Myrtal Gossin, pour son mémoire de Maîtrise
d'histoire a donc choisi d'étudier cette prison. Comment a fonctionné
cet établissement et comment la réforme pénale a été mise en place ?
La conférence de Myrtal Gossin tente de répondre à ces questions.
Le but d'un sujet sur une prison départementale comme celle de Louviers est de saisir les changements qu'entraîne le passage d'une pénalité à une autre dans une ville modeste, et de comprendre comment la réforme des codes pénaux et les nouvelles peines y ont été appliquées. Les prisons départementales forment l'essentiel des lieux d'enfermement mais elles ont peu été étudiées au profit des grandes centrales qui voient le jour au XIXe siècle également. Mon but est de définir à travers l'étude de cette prison si les lieux de peine s'étaient humanisés. Pour parvenir à une connaissance du fonctionnement et de la vie en prison
et de ses acteurs, j'ai consulté les archives municipales de Louviers
puis je me suis rendue, pendant de longs mois, aux archives départementales
d'Evreux. Les archives conservées à la médiathèque de Louviers m'ont
également fourni des renseignements précieux.
C'est dans le contexte de mutations
sociales et intellectuelles qui ébranlent l'Ancien Régime que la réforme
du système pénal apparaît inéluctable. C'est en 1791 que la prison devient
pour la première fois une peine
légale mais, en pratique, l'enfermement est utilisé bien avant cette
date, l'Eglise nous en donne d'ailleurs un exemple au Moyen Age lors
de l'inquisition.
Cette réforme organise la peine de prison et le réseau des lieux d'enfermement
tels que les maisons d’arrêt, les maisons de justice et les
maisons centrales. Chacune de ces maisons est habilitée à ne recevoir
qu'un seul type de prisonniers.
Les maisons d'arrêt sont celles qui nous intéressent puisque la
prison de Louviers en est une. Elles reçoivent les inculpés, prévenus
et condamnés à moins d'un an et un jour de prison.

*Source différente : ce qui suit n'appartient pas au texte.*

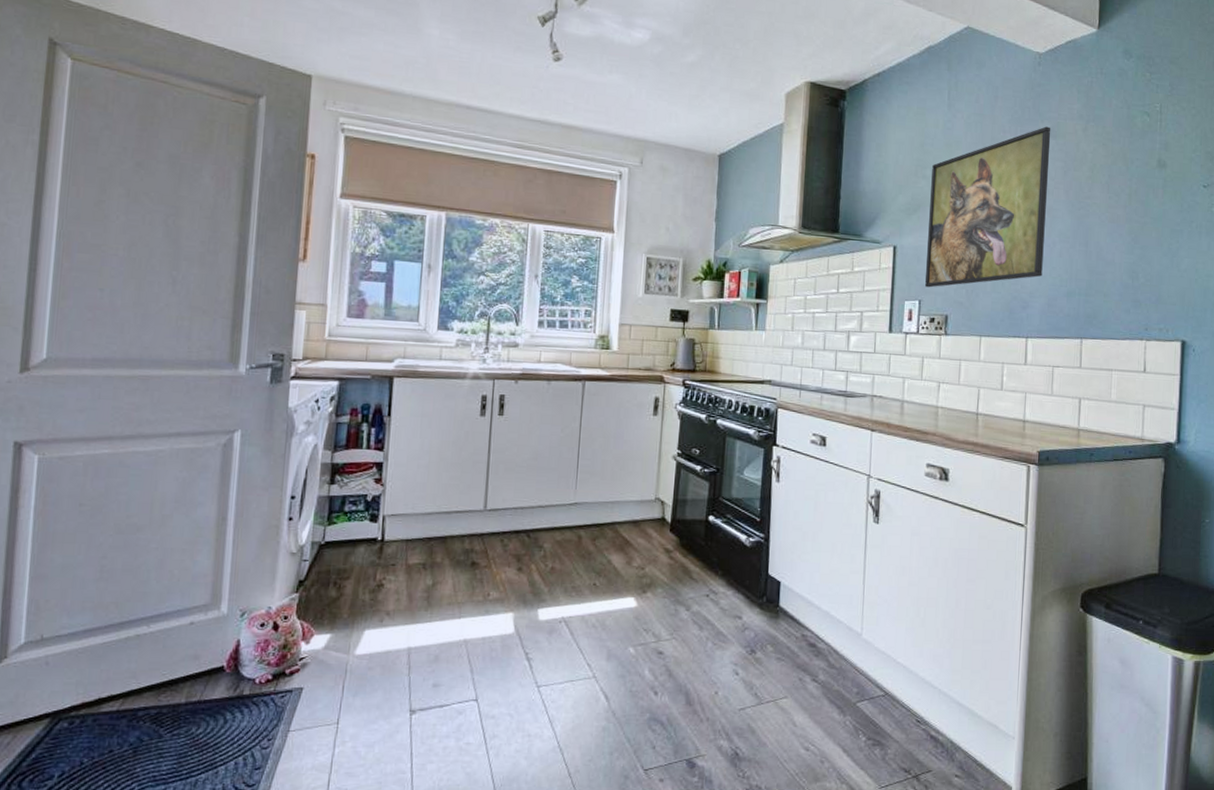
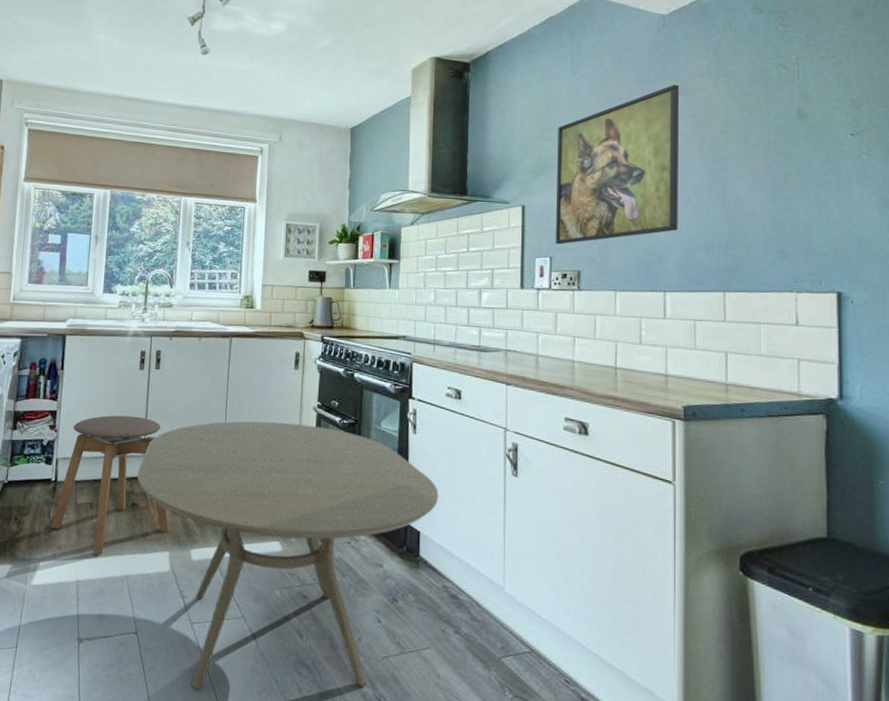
stool: none [377,466,515,620] -> present [51,415,170,556]
dining table: none [478,471,801,755] -> present [137,421,439,690]

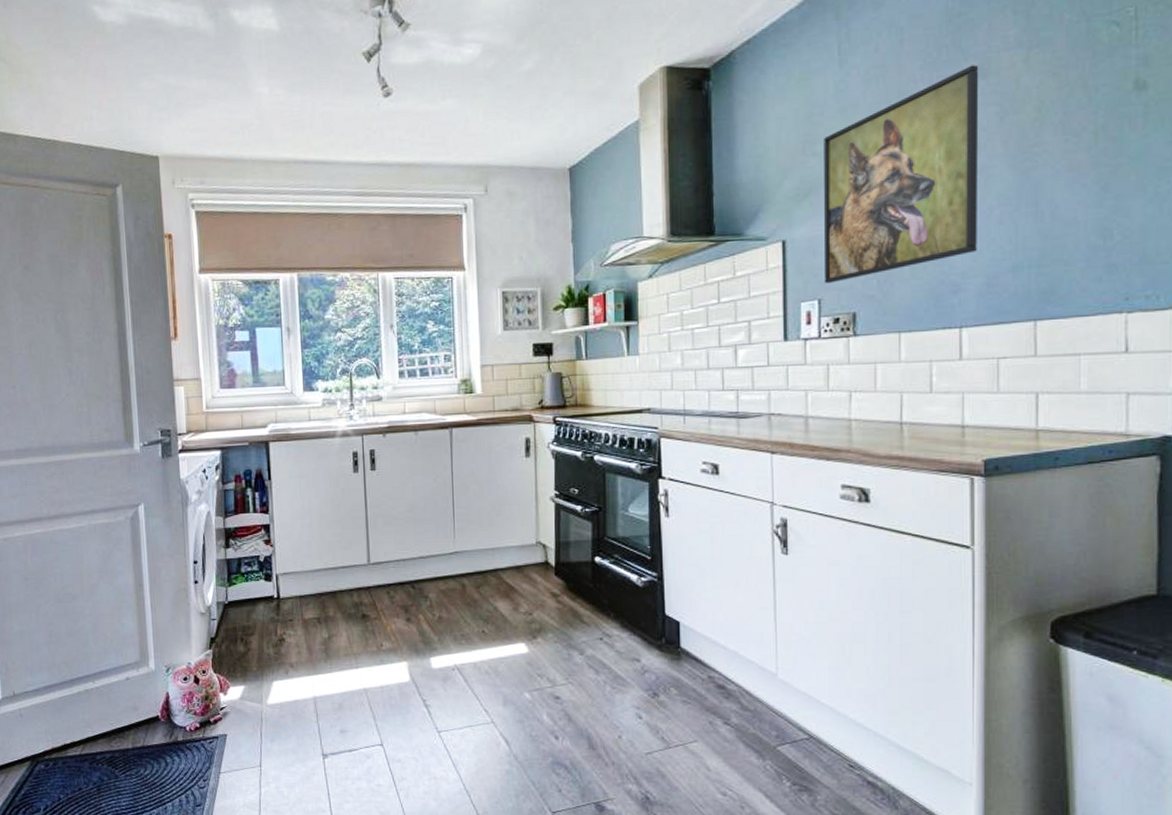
stool: present [51,415,170,556] -> none [279,523,406,671]
dining table: present [137,421,439,690] -> none [364,516,699,796]

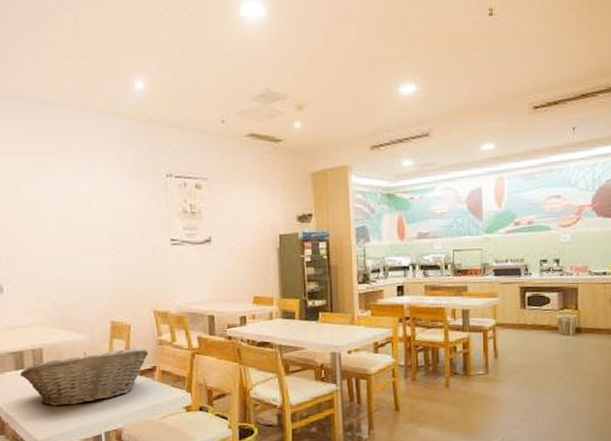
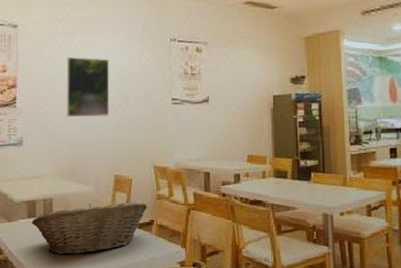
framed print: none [48,194,101,261] -> present [66,57,110,118]

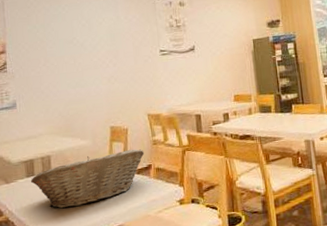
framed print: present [66,57,110,118] -> none [55,19,101,76]

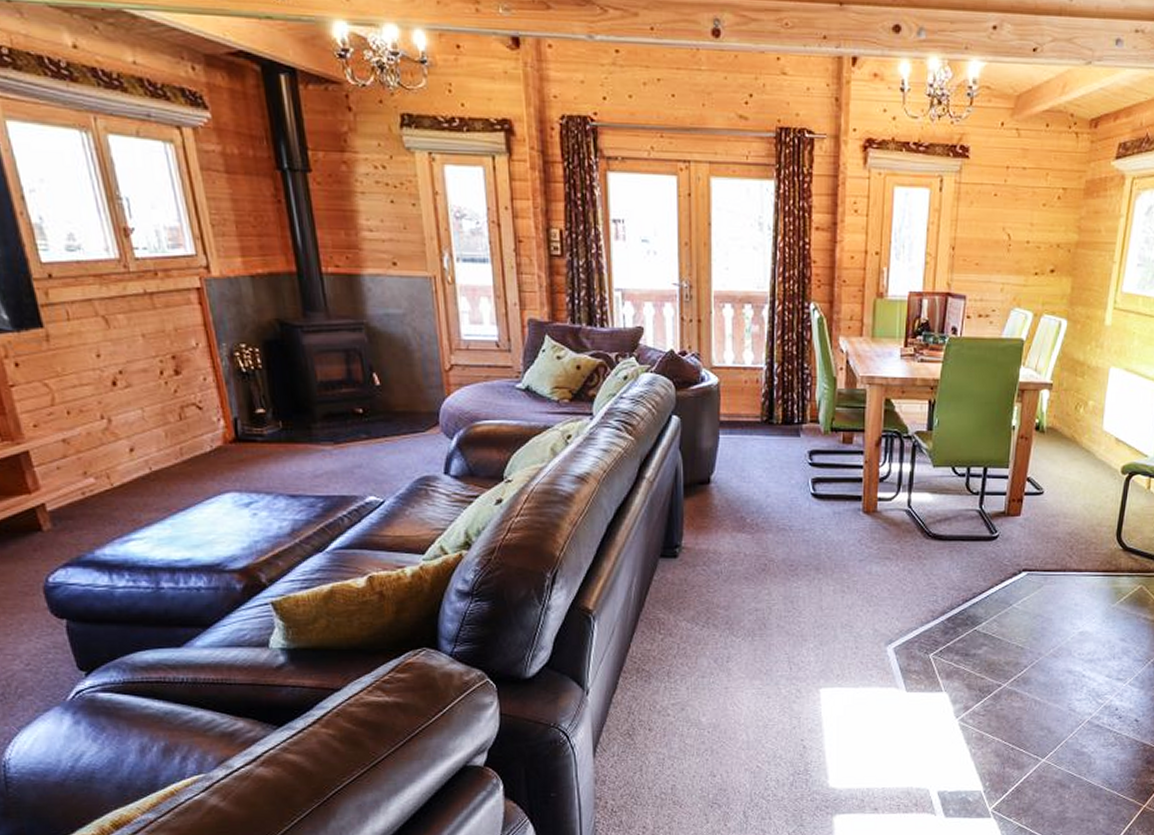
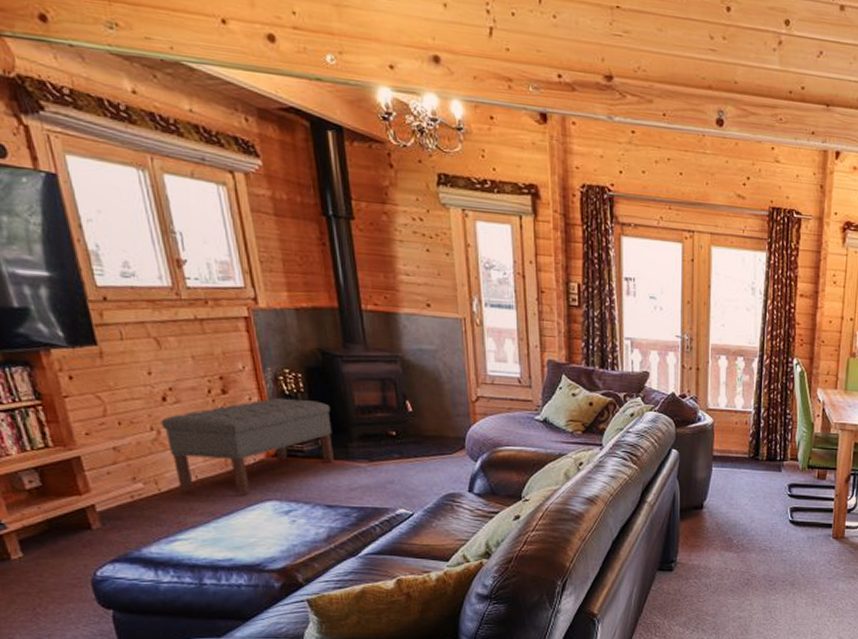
bench: none [111,377,297,486] -> present [160,398,334,494]

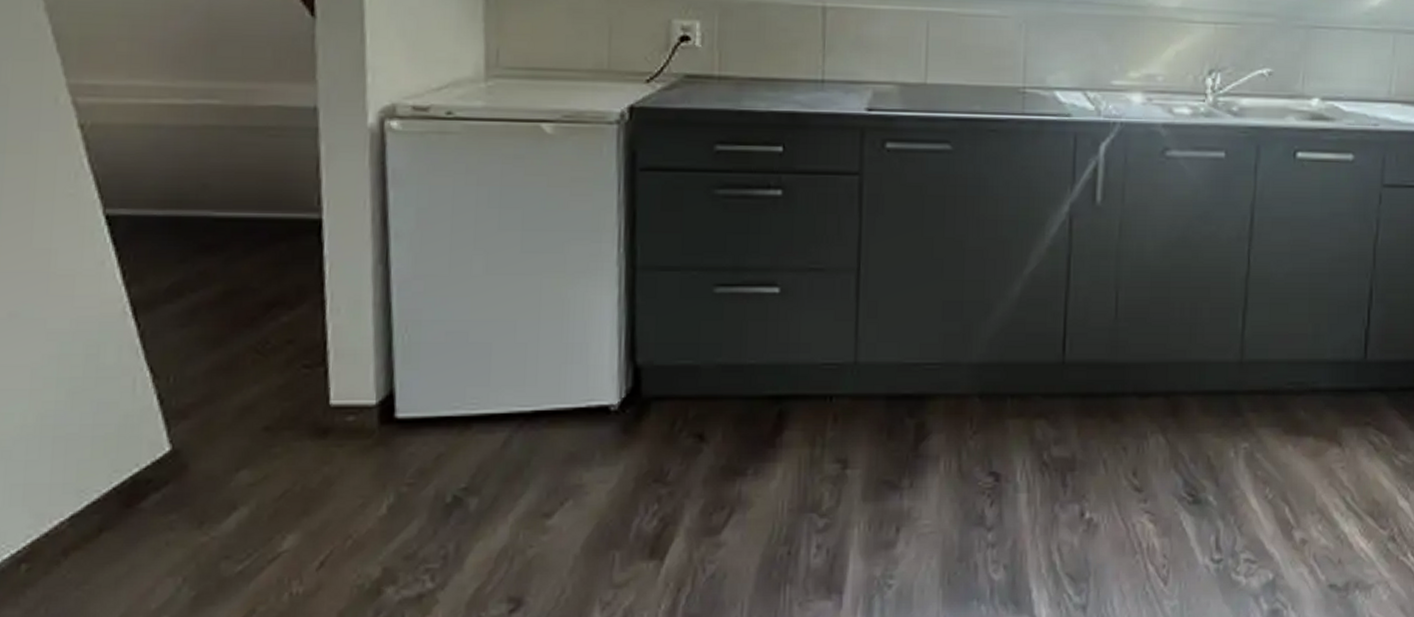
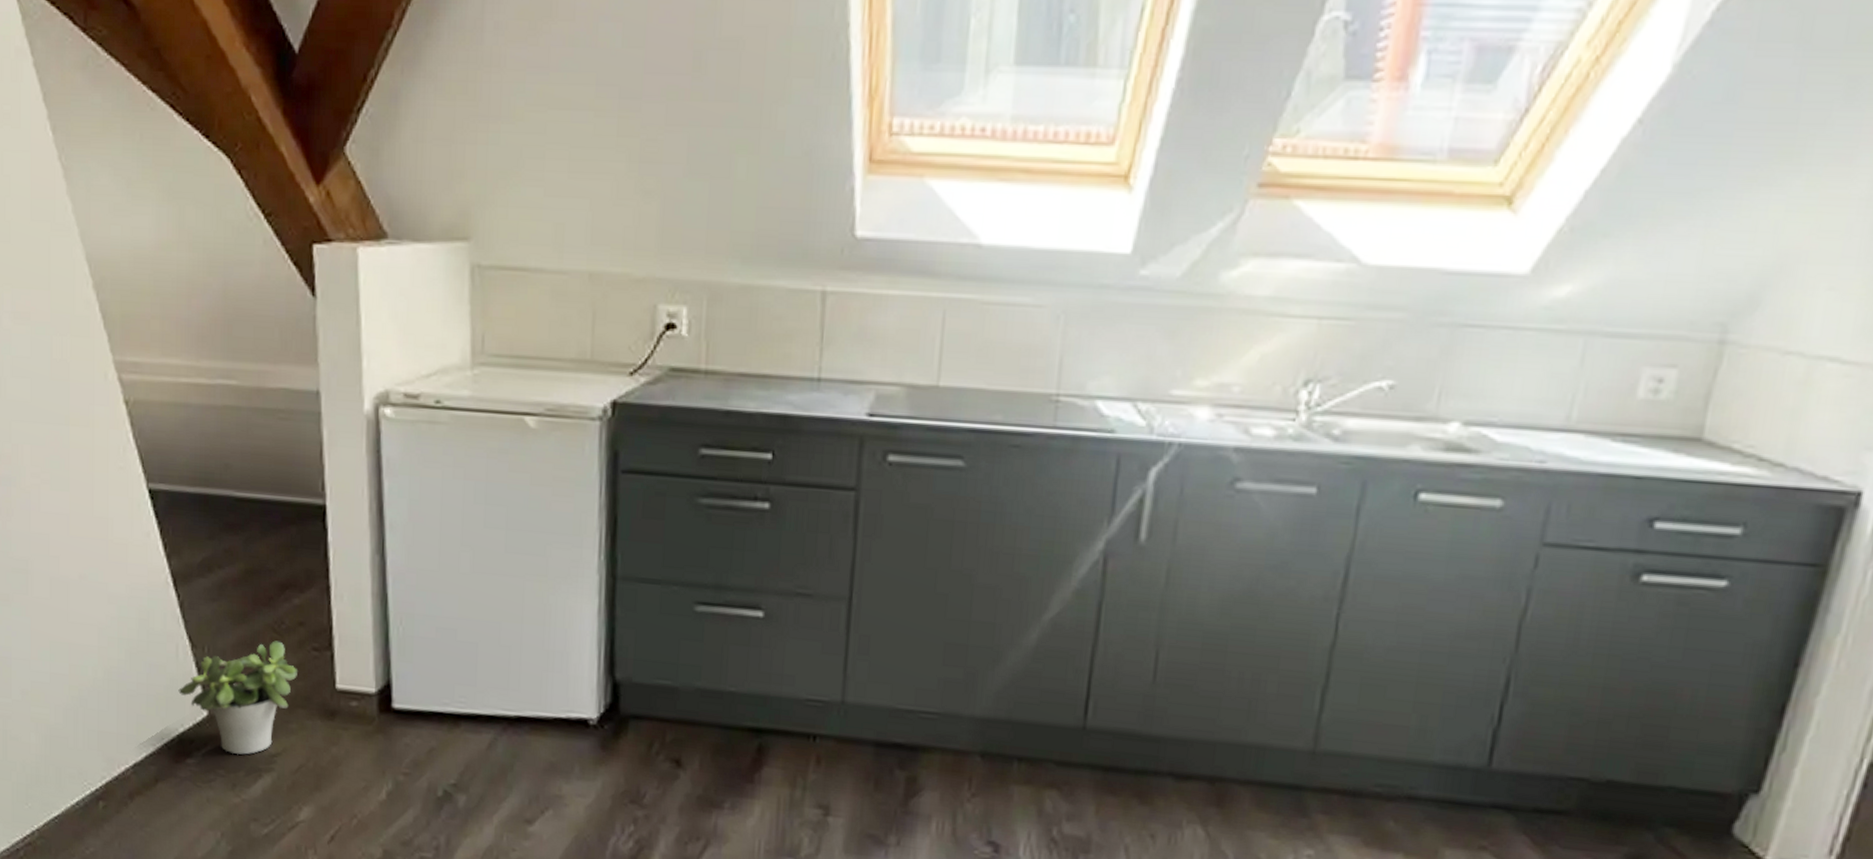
potted plant: none [134,362,284,490] -> present [178,640,297,755]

Les maisons de justice : prévenus mis en accusation par la Cour royale
et ceux qui doivent passer aux Assises.
La maison centrale : les condamnés à plus d'un an et un jour.
Le nouveau code de 1810 ne remet pas en cause ce système
d'enfermement.
A Louviers comme ailleurs l'emprisonnement est
utilisé avant la législation adaptée. Une geôle en piteux état existe
du côté de la rue du Marché aux Oeufs. Puis, en 1793, des bâtiments
confisqués aux religieux pénitents de Saint-François depuis 1790 sont
alloués à la prison de Louviers.
Contraintes de la vie quotidienne: Le bâtiment : Il
faut trouver des bâtiments pour abriter les nouvelles prisons.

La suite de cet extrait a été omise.